Authors: Peiran Gu, Fuhao Duan, Wenhao Li, Bochen Xu, Ying Cai, Teng Yao, Chenxun Zhuo, Tianming Liu, Bao Ge
Abstract: In recent years, the development of Large Language Models (LLMs) has made significant breakthroughs in the field of natural language processing and has gradually been applied to the field of humanities and social sciences research. LLMs have a wide range of application value in the field of humanities and social sciences because of its strong text understanding, generation and reasoning capabilities. In humanities and social sciences research, LLMs can analyze large-scale text data and make inferences. This article analyzes the large language model DeepSeek-R1 from seven aspects: low-resource language translation, educational question-answering, student writing improvement in higher education, logical reasoning, educational measurement and psychometrics, public health policy analysis, and art education.Then we compare the answers given by DeepSeek-R1 in the seven aspects with the answers given by o1-preview. DeepSeek-R1 performs well in the humanities and social sciences, answering most questions correctly and logically, and can give reasonable analysis processes and explanations.

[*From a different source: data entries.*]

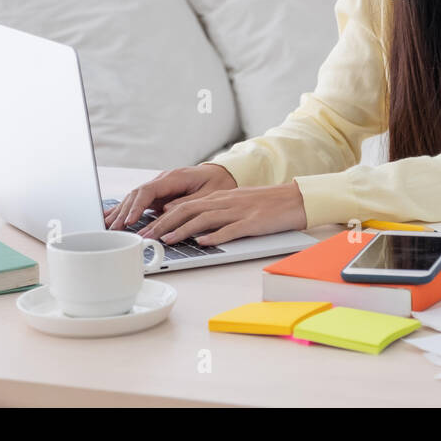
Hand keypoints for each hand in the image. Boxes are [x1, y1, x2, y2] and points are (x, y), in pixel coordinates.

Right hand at [104, 163, 237, 229]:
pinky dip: (125, 208)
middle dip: (123, 212)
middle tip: (113, 230)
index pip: (148, 191)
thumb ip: (187, 203)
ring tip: (106, 226)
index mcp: (174, 177)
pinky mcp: (159, 194)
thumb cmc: (218, 183)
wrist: (223, 173)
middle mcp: (163, 180)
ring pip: (134, 198)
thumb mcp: (208, 195)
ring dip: (121, 212)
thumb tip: (165, 211)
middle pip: (136, 194)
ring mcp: (159, 186)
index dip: (136, 207)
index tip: (129, 221)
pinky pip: (139, 200)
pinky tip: (111, 215)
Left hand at [137, 182, 307, 246]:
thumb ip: (216, 212)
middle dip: (164, 224)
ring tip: (166, 240)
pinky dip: (215, 236)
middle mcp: (225, 202)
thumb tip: (194, 228)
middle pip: (188, 211)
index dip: (162, 218)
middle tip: (146, 236)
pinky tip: (203, 242)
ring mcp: (238, 212)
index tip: (145, 229)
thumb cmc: (266, 204)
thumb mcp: (236, 204)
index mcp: (219, 198)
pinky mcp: (252, 223)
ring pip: (204, 219)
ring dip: (183, 230)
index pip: (184, 206)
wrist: (295, 199)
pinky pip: (231, 229)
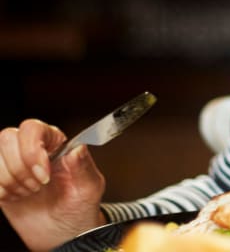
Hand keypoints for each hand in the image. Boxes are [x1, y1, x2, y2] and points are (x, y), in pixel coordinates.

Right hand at [0, 119, 107, 251]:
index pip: (33, 128)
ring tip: (30, 192)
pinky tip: (17, 197)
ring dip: (10, 180)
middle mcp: (32, 149)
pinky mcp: (1, 181)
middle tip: (38, 185)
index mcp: (56, 144)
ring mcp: (14, 165)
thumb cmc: (78, 207)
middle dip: (20, 167)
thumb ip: (84, 166)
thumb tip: (78, 148)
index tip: (44, 174)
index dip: (32, 149)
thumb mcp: (89, 188)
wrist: (62, 233)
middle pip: (8, 138)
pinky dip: (1, 191)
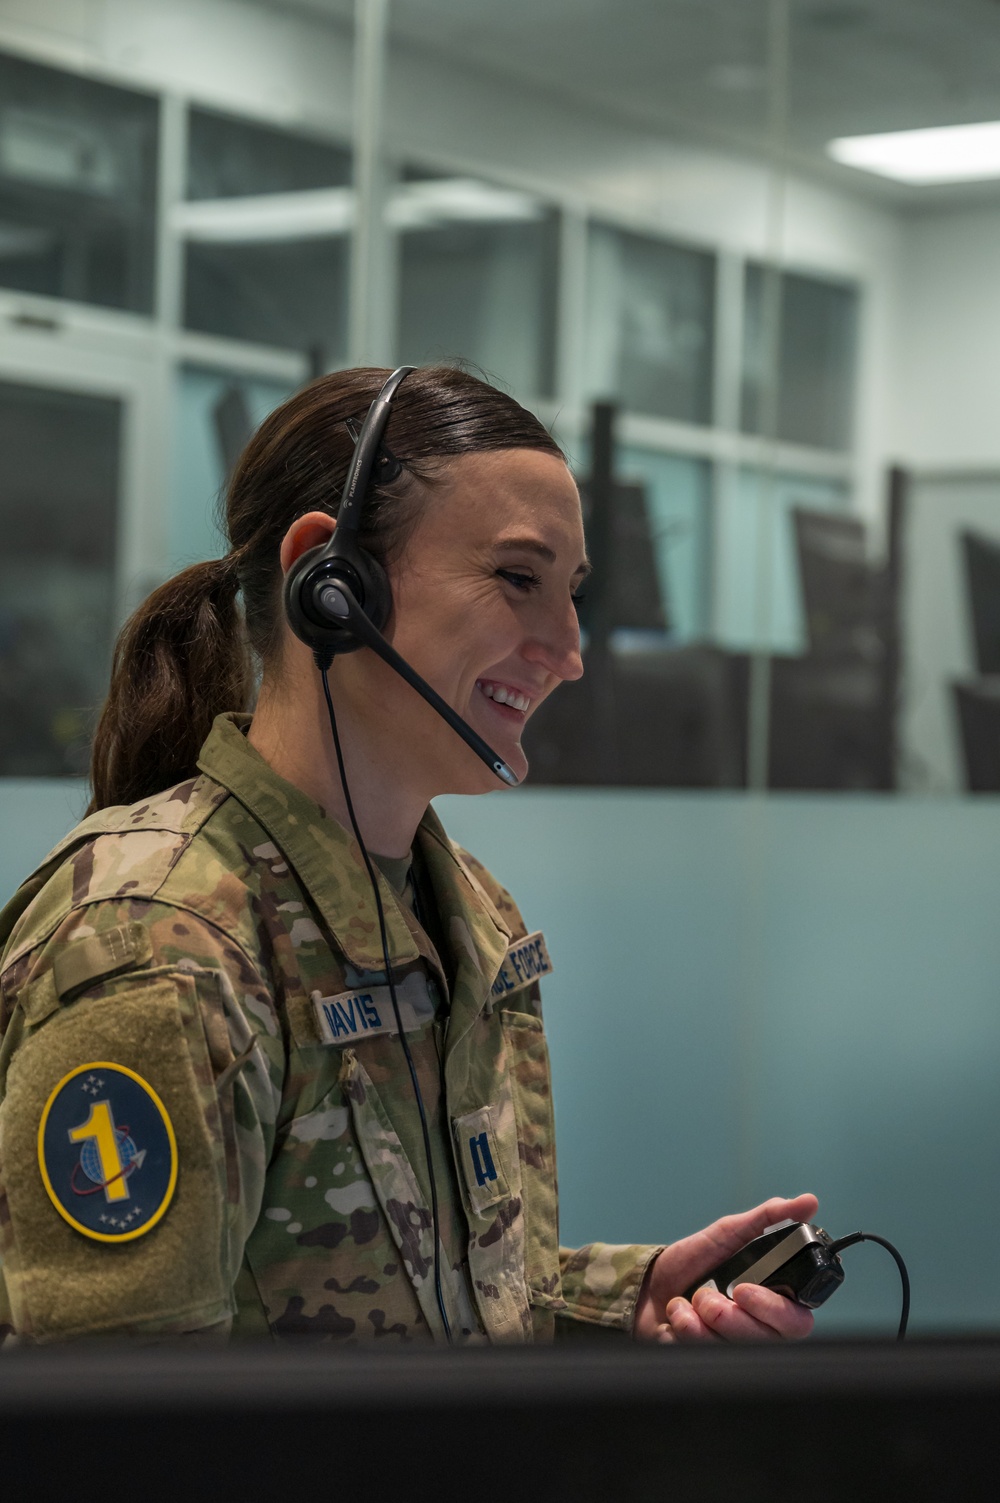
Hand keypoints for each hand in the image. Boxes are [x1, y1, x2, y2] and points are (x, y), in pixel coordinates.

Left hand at [634, 1193, 818, 1343]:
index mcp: (772, 1302)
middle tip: (706, 1296)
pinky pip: (700, 1354)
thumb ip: (769, 1219)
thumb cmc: (695, 1261)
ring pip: (732, 1349)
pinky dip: (682, 1329)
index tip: (744, 1289)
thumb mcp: (730, 1233)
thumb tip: (809, 1202)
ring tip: (689, 1301)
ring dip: (701, 1321)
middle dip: (730, 1316)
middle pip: (764, 1340)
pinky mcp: (705, 1361)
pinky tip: (676, 1317)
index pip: (796, 1321)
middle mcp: (757, 1331)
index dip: (774, 1310)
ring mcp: (732, 1349)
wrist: (649, 1283)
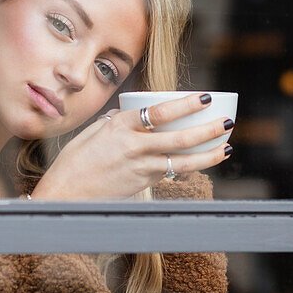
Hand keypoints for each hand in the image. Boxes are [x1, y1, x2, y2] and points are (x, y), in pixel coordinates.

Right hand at [31, 93, 231, 199]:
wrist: (65, 195)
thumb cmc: (73, 162)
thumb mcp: (91, 133)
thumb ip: (114, 122)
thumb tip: (127, 113)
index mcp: (120, 126)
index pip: (161, 111)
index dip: (187, 105)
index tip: (206, 97)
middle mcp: (133, 145)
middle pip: (180, 137)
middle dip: (208, 130)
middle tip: (227, 123)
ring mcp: (140, 167)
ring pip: (183, 161)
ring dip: (208, 155)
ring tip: (226, 147)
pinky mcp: (142, 184)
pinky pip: (170, 173)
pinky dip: (189, 167)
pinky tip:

Compared with o1-preview, it can automatically generate reasoning processes and provide more detailed explanations, which is suitable for beginners or people who need to have a detailed understanding of this knowledge, while o1-preview is more suitable for quick reading. Through analysis, it is found that LLM has broad application potential in the field of humanities and social sciences, and shows great advantages in improving text analysis efficiency, language communication and other fields. LLM's powerful language understanding and generation capabilities enable it to deeply explore complex problems in the field of humanities and social sciences, and provide innovative tools for academic research and practical applications.